The paper tackled the problem of adversarial robustness in neural networks by replacing ReLU activations with Stochastic Local Winner-Takes-All blocks, resulting in state-of-the-art robustness against adversarial attacks while maintaining high benign classification rates.
This work explores the potency of stochastic competition-based activations, namely Stochastic Local Winner-Takes-All (LWTA), against powerful (gradient-based) white-box and black-box adversarial attacks; we especially focus on Adversarial Training settings. In our work, we replace the conventional ReLU-based nonlinearities with blocks comprising locally and stochastically competing linear units.

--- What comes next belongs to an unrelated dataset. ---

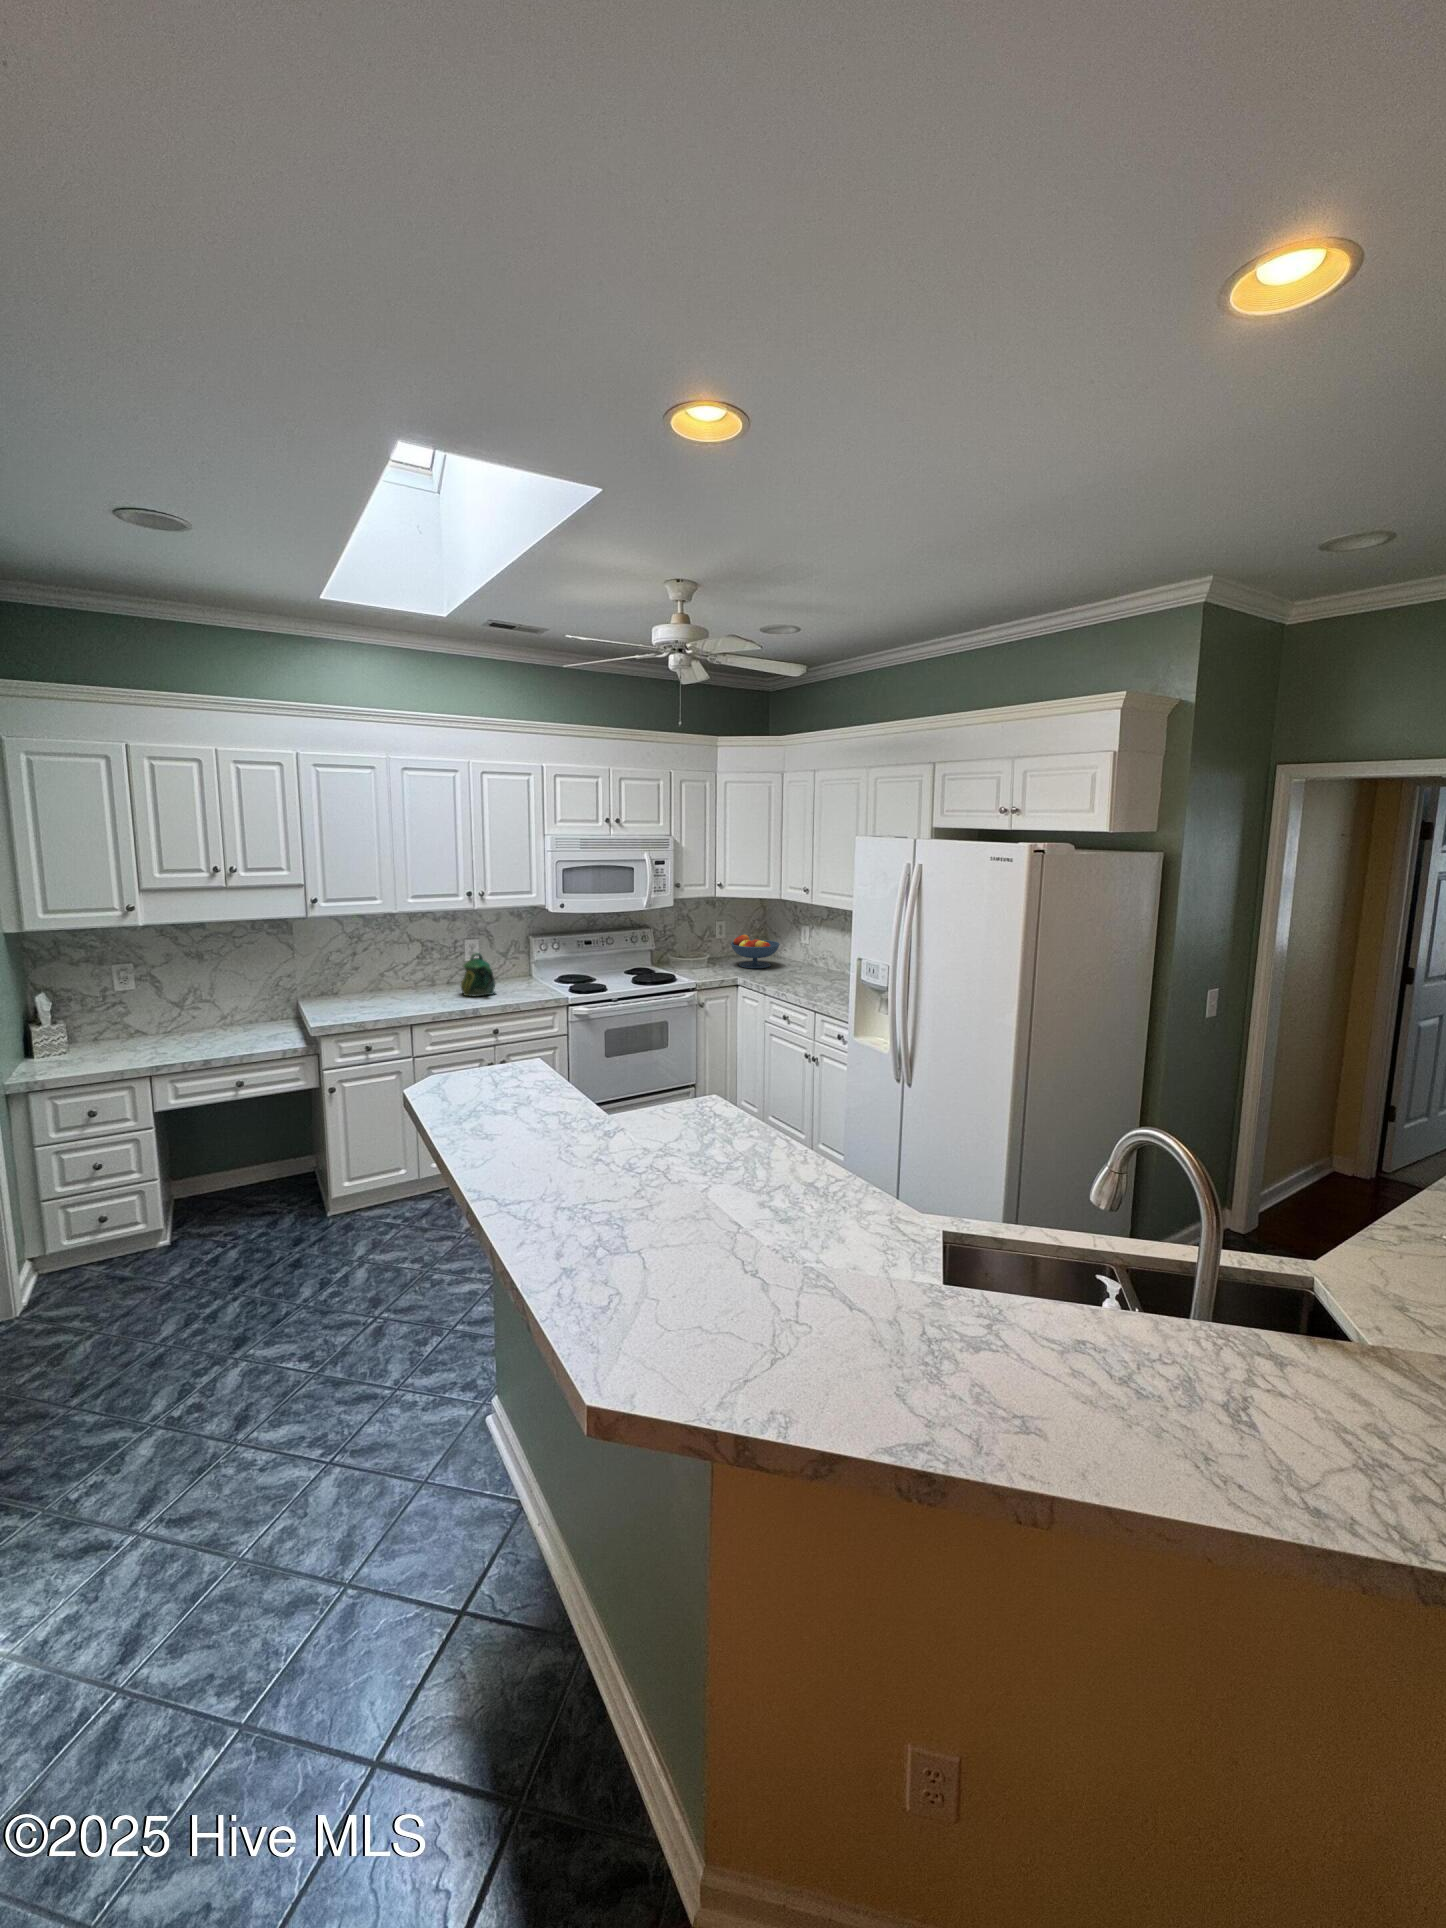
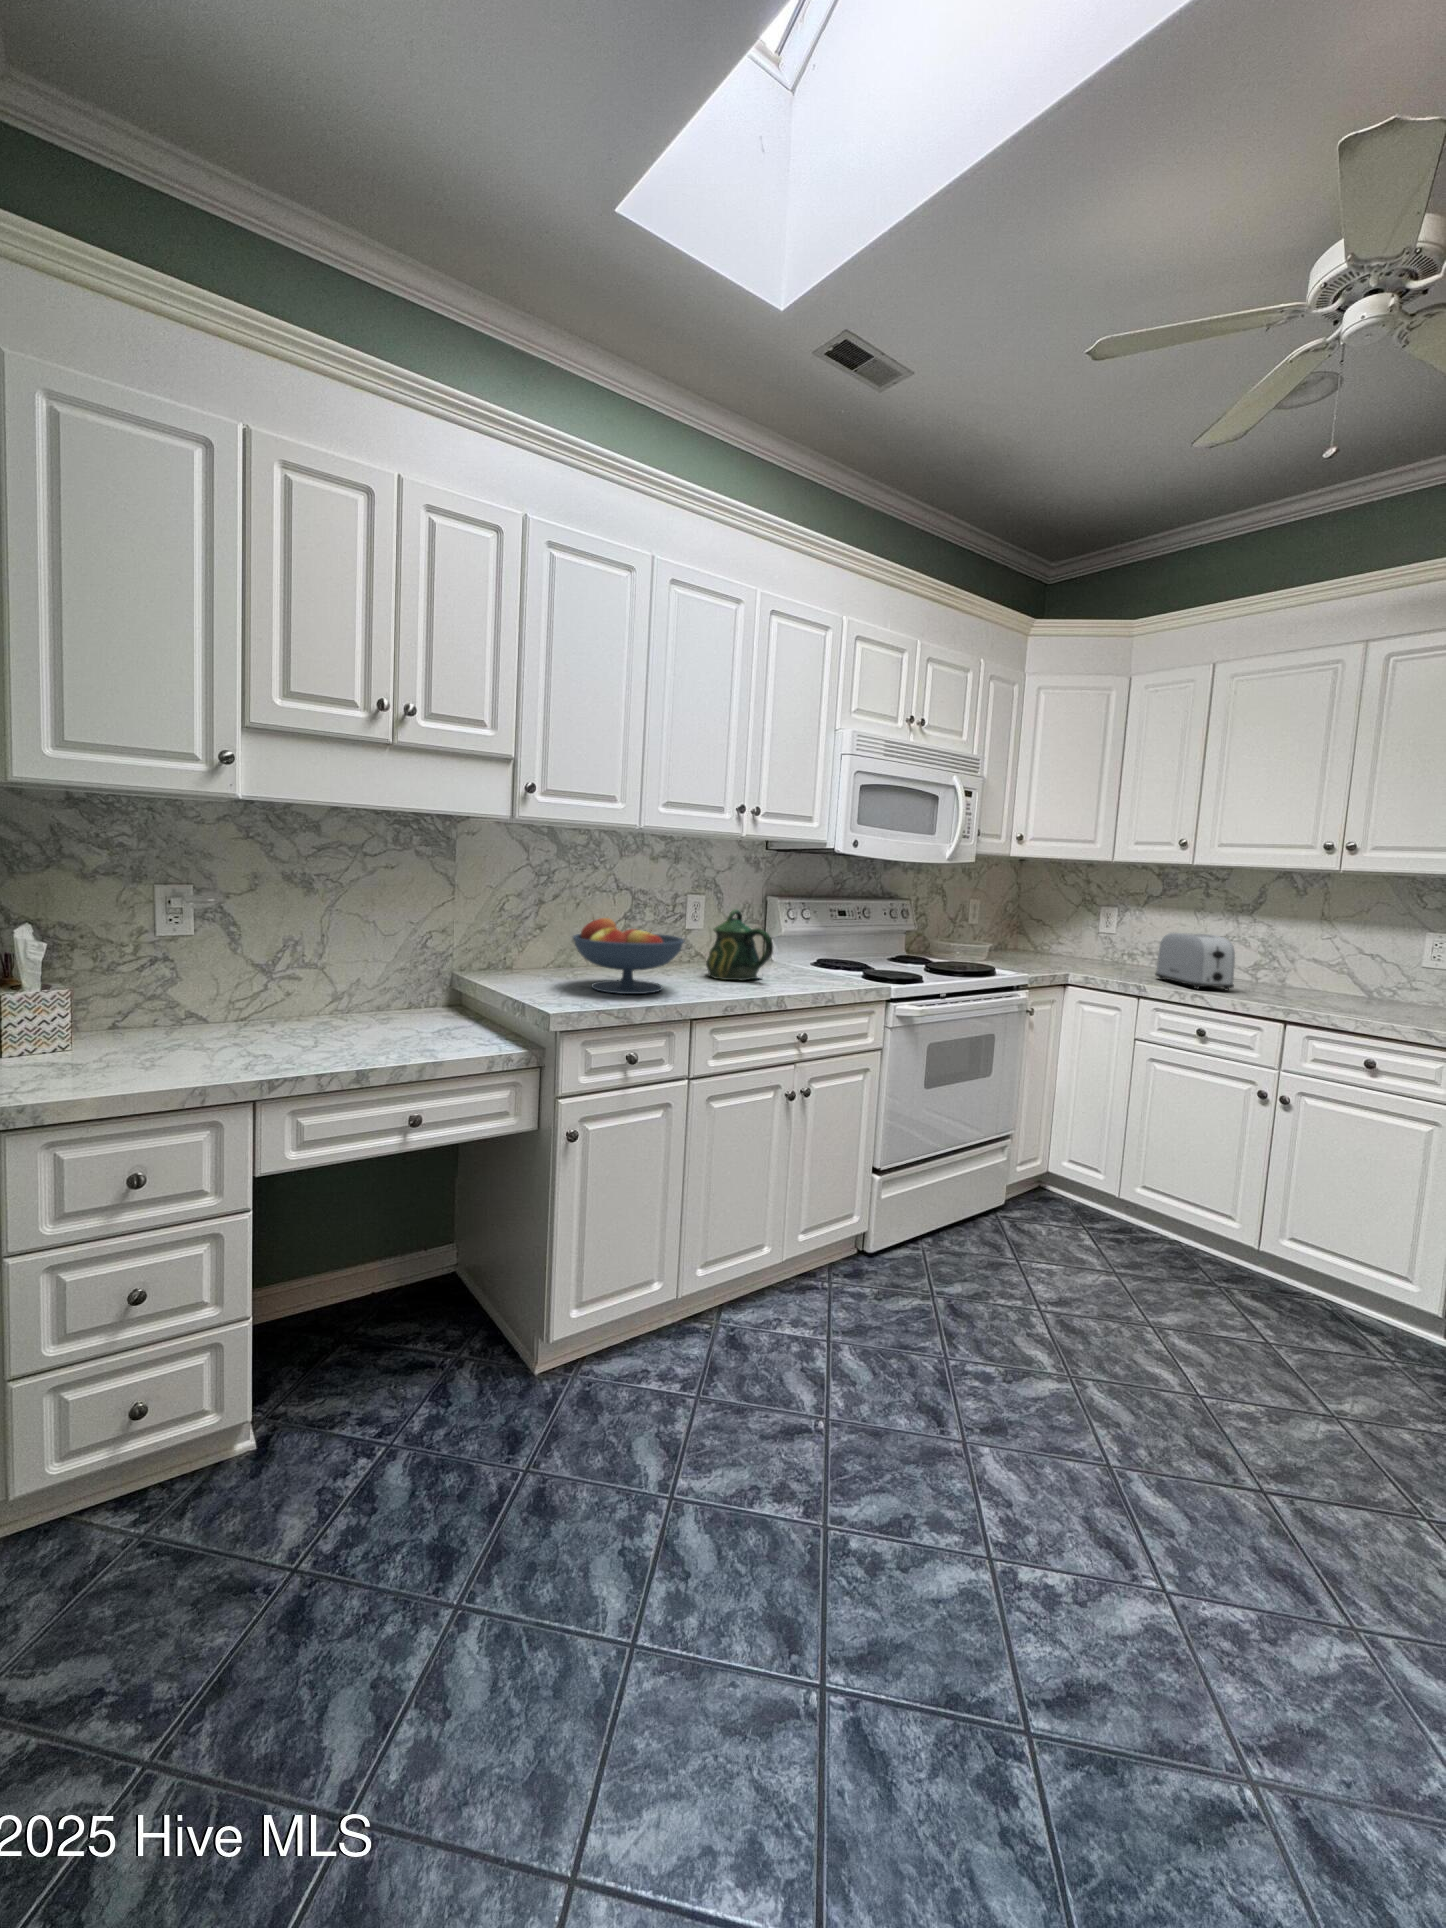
fruit bowl: present [731,935,780,968] -> present [573,918,684,994]
toaster: none [796,951,824,991] -> present [1155,933,1235,990]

The output of each network layer now yields a sparse output, depending on the outcome of winner sampling in each block. We rely on the Variational Bayesian framework for training and inference; we incorporate conventional PGD-based adversarial training arguments to increase the overall adversarial robustness. As we experimentally show, the arising networks yield state-of-the-art robustness against powerful adversarial attacks while retaining very high classification rate in the benign case.